Traduction : Vilipendeur
 Édition : à pourvoir
Révision : Noxvae

L'examen débute

Lin Ming expira, soulagé. Il avait atteint le sommet de la première étape de l’Entraînement Physique depuis bien longtemps, et n’avait été qu’à un petit pas d’atteindre la deuxième. Il ne lui aurait plus fallu que quelques jours pour y parvenir, même sans la Pilule de Cerf Doré.

La première étape de l’Entraînement Physique était celle de l’Entraînement Musculaire où la véritable énergie se concentrait principalement dans les muscles. C’était la deuxième étape qui permettait à cette véritable énergie de se répandre à travers tout le corps. En plus de gagner en force, la fermeté du corps progressait également d’un cran. Ça ne rendait pas invincible pour autant, mais disons qu’une épée à même, auparavant, de vous transpercer avec aisance, n’était plus capable que de vous laisser une blessure légère. De plus, l’efficacité au combat s’améliorait aussi d’une petite marge.

Cependant, Zhu Yan était déjà à la troisième étape de l’Entraînement Physique, il y a six mois de cela. Lin Ming n’avait quant à lui atteint que la deuxième étape, il y avait quand même une trop grande disparité en comparaison à Zhu Yan, quand bien même il utilisait la puissante Formule de l’Authentique Chaos Primordial. Et encore, c’était sans considérer les six derniers mois durant lesquels Zhu Yan avait dû s’entraîner. C’était un talent de grade 4, la vitesse à laquelle il pratiquait était similairement élevée.

Bien qu’il n’ait pas encore dormi, Lin Ming venait de faire une progression et se sentait revigoré, il n’était pas du tout fatigué ou somnolent. Il s’empressa de courir dehors et se dirigea vers les Montagnes Zhou.

Le Pavillon de la Grande Clarté se trouvait à plusieurs kilomètres de distance de la clairière où Lin Ming avait l’habitude d’aller pour pratiquer. Ça lui prenait normalement le temps de deux bâtons d’encens pour parcourir la distance, et ce en courant de manière effrénée. Mais il ne lui fallait plus, maintenant qu’il avait atteint la deuxième étape de l’Entraînement Physique, que la moitié de ce temps afin de s’y rendre. Lin Ming était particulièrement heureux.

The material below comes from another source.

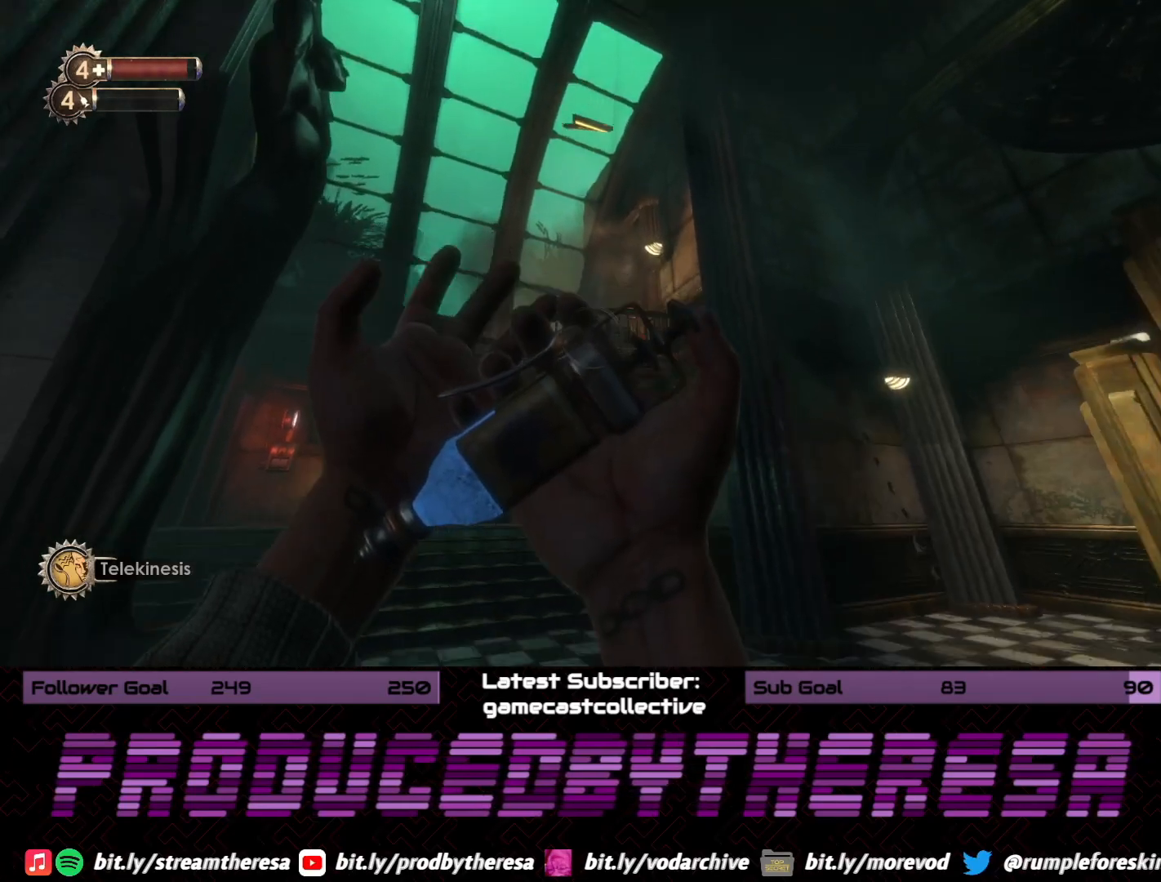
{"dt_ms": 500, "buttons": [], "left_stick": "down-left", "right_stick": "up-right", "events": [[100, "left_stick", "down-left"], [100, "right_stick", "center"], [300, "right_stick", "right"], [467, "right_stick", "up-right"]]}
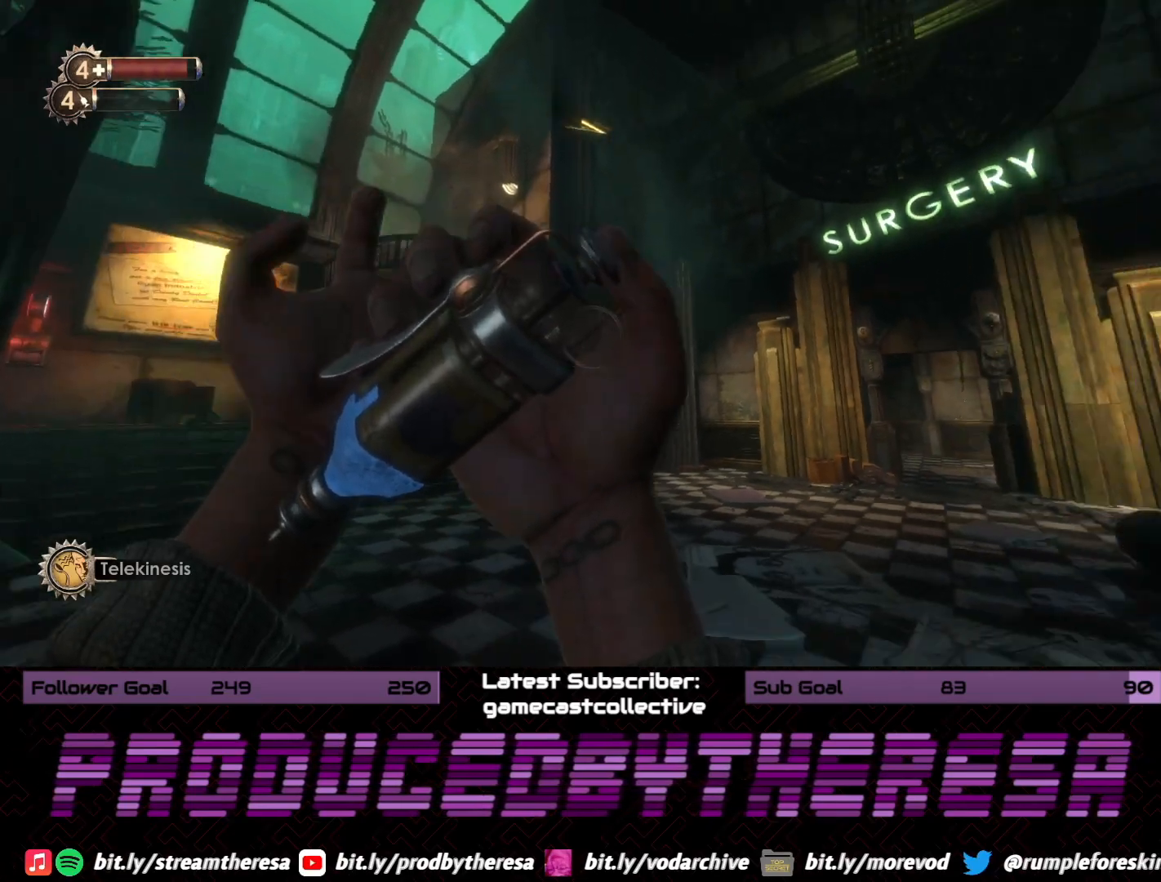
{"dt_ms": 500, "buttons": [], "left_stick": "up", "right_stick": "center", "events": [[50, "left_stick", "left"], [83, "right_stick", "center"], [283, "left_stick", "up-left"], [400, "left_stick", "up"]]}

Une fois arrivée à son emplacement habituel, il jeta sa besace au sol. Elle contenait les matériaux pour les remèdes ainsi que des bandages. Le genre de remède qui avait de la valeur ; il n’y avait que des remèdes rares et précieux. Même les bandages avaient été trempés dans un jus issu d’une mousse noire qui poussait sur les os et conférait un effet guérissant additionnel. Avec des remèdes aussi luxueux, Lin Ming n’avait plus à se faire du souci pour les blessures internes. Il put ainsi s’abandonner de tout son cœur à l’entraînement.

Lin Ming avala une Pilule de Rassemblement de l’Ame pour accroître son taux d’absorption de véritable énergie. Il commença à pratiquer la Formule de l’Authentique Chaos primordial et les Vertus Chaotiques des Méridiens de Combat.

Avoir une force de 1 000 jins était considéré comme un petit accomplissement parmi les individus qui pratiquaient les arts martiaux dans le Continent du Grand Dévers. L’artiste martial allait traverser la Transformation Musculaire, le Façonnage Osseux, et la Condensation de l’Impulsion. Une fois l’Entraînement Physique complété, la force d’un artiste martial pouvait atteindre 8 000 jins, voir 10 000 pour un petit pourcentage d’individus étant nés avec une force divine native.

C’était les limites de la force. Même un maître Houtian ne verrait plus sa force augmenter ; il n’y avait plus que la véritable énergie qui pouvait augmenter.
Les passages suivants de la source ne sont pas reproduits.